Because this study is cross-sectional, a causal relationship between asymmetrical muscle activation during writing and the development of scoliosis cannot be established. Indeed, it is biomechanically plausible that pre-existing vertebral rotation and lateral curvature necessitate asymmetric muscle recruitment to maintain postural balance during functional activities. Therefore, the present findings should be interpreted as identifying associations and suggesting a potential biomechanical mechanism, rather than demonstrating causation. Longitudinal studies are required to clarify the temporal relationship between asymmetric activities, muscle activation patterns, and scoliosis progression.

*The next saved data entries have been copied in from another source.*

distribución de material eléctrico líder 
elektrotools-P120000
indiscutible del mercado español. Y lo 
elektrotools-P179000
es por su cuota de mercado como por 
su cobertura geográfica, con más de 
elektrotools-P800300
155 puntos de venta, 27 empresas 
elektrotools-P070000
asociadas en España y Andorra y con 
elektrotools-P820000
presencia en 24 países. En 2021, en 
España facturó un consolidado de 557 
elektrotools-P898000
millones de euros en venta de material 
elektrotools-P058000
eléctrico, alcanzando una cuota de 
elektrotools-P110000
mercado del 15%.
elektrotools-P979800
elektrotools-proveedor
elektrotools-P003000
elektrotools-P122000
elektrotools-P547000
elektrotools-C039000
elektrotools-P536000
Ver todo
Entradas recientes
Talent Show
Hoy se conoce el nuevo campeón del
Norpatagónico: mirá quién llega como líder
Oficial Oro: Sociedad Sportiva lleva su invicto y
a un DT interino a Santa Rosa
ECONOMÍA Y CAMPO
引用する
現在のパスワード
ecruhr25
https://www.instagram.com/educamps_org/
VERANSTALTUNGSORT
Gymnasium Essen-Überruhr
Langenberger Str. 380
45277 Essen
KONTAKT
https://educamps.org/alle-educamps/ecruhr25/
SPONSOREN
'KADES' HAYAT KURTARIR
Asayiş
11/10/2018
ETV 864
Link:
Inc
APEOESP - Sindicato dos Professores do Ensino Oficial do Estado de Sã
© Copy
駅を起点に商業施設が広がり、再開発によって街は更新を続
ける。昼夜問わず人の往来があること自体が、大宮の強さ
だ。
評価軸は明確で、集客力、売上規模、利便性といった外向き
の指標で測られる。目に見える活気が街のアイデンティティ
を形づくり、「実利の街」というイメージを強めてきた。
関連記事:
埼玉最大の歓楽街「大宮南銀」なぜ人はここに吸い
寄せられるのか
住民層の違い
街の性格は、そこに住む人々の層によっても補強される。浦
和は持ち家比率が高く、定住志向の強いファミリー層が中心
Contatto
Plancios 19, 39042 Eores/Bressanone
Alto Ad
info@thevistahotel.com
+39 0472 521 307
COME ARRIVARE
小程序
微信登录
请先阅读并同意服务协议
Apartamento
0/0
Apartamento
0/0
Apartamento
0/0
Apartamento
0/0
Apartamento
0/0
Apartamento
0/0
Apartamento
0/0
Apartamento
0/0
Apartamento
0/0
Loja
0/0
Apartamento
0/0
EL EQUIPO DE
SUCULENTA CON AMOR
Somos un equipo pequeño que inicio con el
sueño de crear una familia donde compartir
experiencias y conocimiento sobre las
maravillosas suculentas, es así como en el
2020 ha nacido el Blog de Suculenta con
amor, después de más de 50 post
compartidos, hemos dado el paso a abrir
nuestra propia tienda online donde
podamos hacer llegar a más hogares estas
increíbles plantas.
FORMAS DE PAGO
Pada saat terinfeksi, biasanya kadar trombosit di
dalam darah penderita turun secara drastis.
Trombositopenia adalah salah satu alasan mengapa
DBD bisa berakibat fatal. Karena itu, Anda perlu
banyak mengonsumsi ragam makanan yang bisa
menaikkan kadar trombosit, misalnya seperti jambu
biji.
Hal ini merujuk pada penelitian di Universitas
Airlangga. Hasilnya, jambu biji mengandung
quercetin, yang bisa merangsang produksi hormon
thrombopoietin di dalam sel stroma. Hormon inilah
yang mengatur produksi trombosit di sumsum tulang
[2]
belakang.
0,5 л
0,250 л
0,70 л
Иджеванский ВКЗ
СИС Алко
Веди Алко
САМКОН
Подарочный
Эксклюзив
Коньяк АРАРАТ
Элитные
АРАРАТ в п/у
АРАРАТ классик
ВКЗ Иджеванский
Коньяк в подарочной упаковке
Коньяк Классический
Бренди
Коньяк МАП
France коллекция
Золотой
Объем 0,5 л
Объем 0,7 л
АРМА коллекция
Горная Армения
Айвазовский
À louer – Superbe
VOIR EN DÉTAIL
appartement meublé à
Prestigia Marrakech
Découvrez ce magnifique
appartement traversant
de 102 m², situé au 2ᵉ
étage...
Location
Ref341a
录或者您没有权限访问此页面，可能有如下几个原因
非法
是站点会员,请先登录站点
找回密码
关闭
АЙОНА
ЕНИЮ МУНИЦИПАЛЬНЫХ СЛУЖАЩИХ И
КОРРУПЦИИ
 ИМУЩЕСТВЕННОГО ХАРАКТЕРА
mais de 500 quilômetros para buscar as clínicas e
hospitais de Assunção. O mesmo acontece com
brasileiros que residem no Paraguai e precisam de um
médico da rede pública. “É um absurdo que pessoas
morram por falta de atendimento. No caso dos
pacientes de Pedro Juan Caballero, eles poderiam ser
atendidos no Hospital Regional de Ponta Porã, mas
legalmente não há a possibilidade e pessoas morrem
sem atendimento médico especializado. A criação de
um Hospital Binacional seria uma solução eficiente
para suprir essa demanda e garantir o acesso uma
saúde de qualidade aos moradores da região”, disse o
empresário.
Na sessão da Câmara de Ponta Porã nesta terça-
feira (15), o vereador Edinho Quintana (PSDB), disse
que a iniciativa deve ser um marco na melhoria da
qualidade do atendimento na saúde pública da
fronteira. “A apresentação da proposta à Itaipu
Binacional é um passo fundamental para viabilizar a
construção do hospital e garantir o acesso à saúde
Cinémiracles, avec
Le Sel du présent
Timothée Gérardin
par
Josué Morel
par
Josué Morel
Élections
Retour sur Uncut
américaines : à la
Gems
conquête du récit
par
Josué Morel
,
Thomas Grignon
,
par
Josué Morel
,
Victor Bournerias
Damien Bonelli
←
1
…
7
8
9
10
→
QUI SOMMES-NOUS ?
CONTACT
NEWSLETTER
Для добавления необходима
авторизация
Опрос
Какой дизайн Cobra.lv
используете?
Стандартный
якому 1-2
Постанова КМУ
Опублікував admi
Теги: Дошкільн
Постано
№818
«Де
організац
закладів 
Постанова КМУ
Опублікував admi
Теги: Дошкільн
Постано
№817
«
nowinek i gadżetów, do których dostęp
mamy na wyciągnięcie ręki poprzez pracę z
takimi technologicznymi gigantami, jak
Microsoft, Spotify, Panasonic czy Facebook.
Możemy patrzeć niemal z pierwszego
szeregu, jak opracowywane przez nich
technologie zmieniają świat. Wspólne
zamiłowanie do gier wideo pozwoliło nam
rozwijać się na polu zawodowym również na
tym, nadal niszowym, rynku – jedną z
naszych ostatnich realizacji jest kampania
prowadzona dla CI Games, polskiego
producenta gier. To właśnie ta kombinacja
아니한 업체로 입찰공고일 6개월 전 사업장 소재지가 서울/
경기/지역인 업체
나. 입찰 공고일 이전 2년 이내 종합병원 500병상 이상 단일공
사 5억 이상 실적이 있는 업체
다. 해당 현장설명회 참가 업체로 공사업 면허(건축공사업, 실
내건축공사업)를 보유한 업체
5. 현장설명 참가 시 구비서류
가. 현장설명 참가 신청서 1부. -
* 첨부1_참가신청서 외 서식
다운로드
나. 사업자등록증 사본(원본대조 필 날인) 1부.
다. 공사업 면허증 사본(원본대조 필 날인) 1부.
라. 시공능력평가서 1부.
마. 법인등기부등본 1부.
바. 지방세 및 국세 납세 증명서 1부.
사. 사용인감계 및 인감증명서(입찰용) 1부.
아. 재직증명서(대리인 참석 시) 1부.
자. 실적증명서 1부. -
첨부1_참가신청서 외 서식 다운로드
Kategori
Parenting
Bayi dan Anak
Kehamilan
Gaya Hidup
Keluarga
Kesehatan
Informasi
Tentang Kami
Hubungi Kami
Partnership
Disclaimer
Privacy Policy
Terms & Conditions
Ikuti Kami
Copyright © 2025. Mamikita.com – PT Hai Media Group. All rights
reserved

The present study has some limitations. First, there were a small number of patients in the ST group. Second, because all of the patients had convexity to the right side regardless of handedness, it was impossible to analyze scoliosis curves with convexity to the left. Future studies including more patients with ST curves and those with convexity to the left are required. The third limitation of this study is the lack of sEMG data in the control group. Therefore, it cannot be determined whether the asymmetrical paraspinal muscle activation observed during writing is specific to AIS or represents a common pattern in healthy adolescents. The findings should be interpreted as within-group associations in AIS, and future studies with control sEMG data are needed to clarify disease-specific neuromuscular characteristics. Fourth, the ST group was small (n = 7) and imbalanced versus the DM group (n = 24), limiting subgroup power and increasing the risk of Type II error. Thus, non-significant ST findings (e.g., AR_main–Cobb correlation) should not be interpreted as the absence of an association. Accordingly, our “intermediate stage” interpretation of ST curves is hypothesis-generating and not generalizable. Larger, balanced, and longitudinal studies with a priori power calculations are needed to validate ST as a transitional phenotype and to test whether deformation/rotation parameters predict progression to DM.